Отношение Соловьева к женскому образованию не было однозначным. В молодости в статье о Парижском университете он осуждал допуск посторонней публики в университет, что превращает научные занятия в публичные чтения. Высказывался он и против разрешения женщинам посещать лекции в университете. Когда в 1861 году Совет университета обсуждал этот вопрос, Соловьев был среди тех профессоров, кто постановил «ни под каким предлогом» не допускать женщин к слушанию лекций в университете на том основании, что «совместные занятия могут вредно повлиять на успешный ход занятий молодых людей». В пользу женщин высказались тогда всего два члена Совета, у которых, как язвил Чичерин, были некрасивые взрослые дочери. Вместе с тем ни Совет, ни Соловьев не выступали против женского образования, и тогда же высказано было предложение учредить специальное заведение для подготовки «женского юношества», что через десять лет исполнил Герье.

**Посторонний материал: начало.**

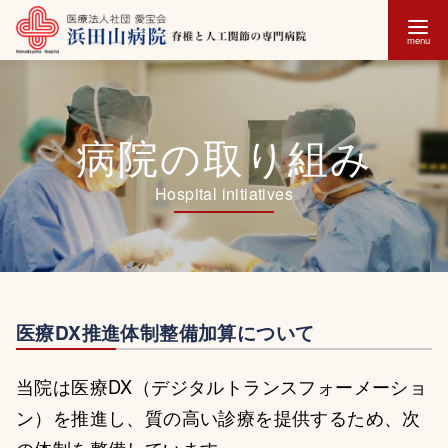
コ
ン
テ
病院の取り組み
ン
ツ
へ
移
動
医療DX推進体制整備加算について
当院は医療DX（デジタルトランスフォーメーショ
ン）を推進し、質の高い診療を提供するため、次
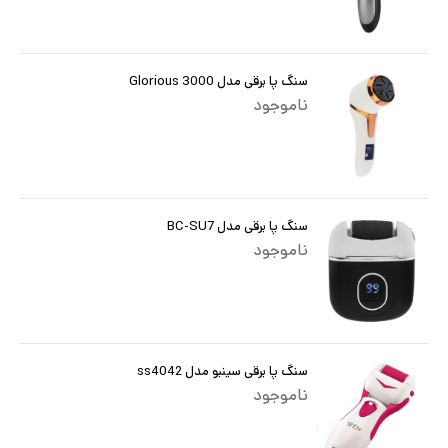
سنگ پا برقی مدل 3000 Glorious
ناموجود
سنگ پا برقی مدل BC-SU7
ناموجود
سنگ پا برقی سینبو مدل ss4042
ناموجود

Выступая на открытии курсов, Соловьев говорил о том, что главное их назначение не научное, но общественное: «Общество слабое, незрелое, переживающее известные болезненные процессы своего развития, обыкновенно порождает толпу людей, питающихся его болезнями, людей, которые пользуются его слабостью для целей порабощения; такие люди обыкновенно обращаются к женщине, в надежде на ее слабость, неприготовленность. Отсюда понятно, как важно для общества, чтоб этой слабости и неприготовленности в женщине не было… Общество крепнет, развивается правильно, когда молодые поколения воспитываются под впечатлением спокойного величия, которое господствует в образе матери и первой наставницы и которое бывает следствием твердых убеждений и ясного, созданного многостороннею наукою взгляда».

Небезынтересно, что в то же самое время «женского вопроса» коснулся Владимир Соловьев. В письме к кузине Екатерине Романовой, в которой он видел свою невесту, он не проявил отцовской широты взгляда: «Что касается моего мнения о способности женщины понимать высшую истину, то без всякого сомнения — вполне способна, иначе она не была бы человеком. Но дело в том, что по своей пассивной природе она не может сама найти эту истину, а должна получить ее от мужчины». Впрочем, Владимир был молод, беззаботен и изумительно — в мать — красив. Ему многое прощалось.

На большинство молодых слушательниц, настроенных радикально и жаждавших немедленной и глубокой университетской специализации, слова ректора Соловьева произвели невыгодное впечатление. Что-то домостроевское. Соловьев продолжал: «Значение женщин не увеличится оттого, что они из своих рядов выставят несколько тружениц, которые посредством микроскопа увеличат число наблюдений над некоторыми особенностями известных животных или растений; значение женщины увеличится, когда она спасет себя от односторонности, от ремесленничества в своих занятиях, когда она сделает себя полноправным членом общества, с голосом, с возможностью участвовать в жизни, в правильном развитии общества; мужчины все имеют возможность заниматься всевозможными специальностями; но все ли они полноправные члены общества в указанном! смысле, все ли имеют способность подавать свой голос?»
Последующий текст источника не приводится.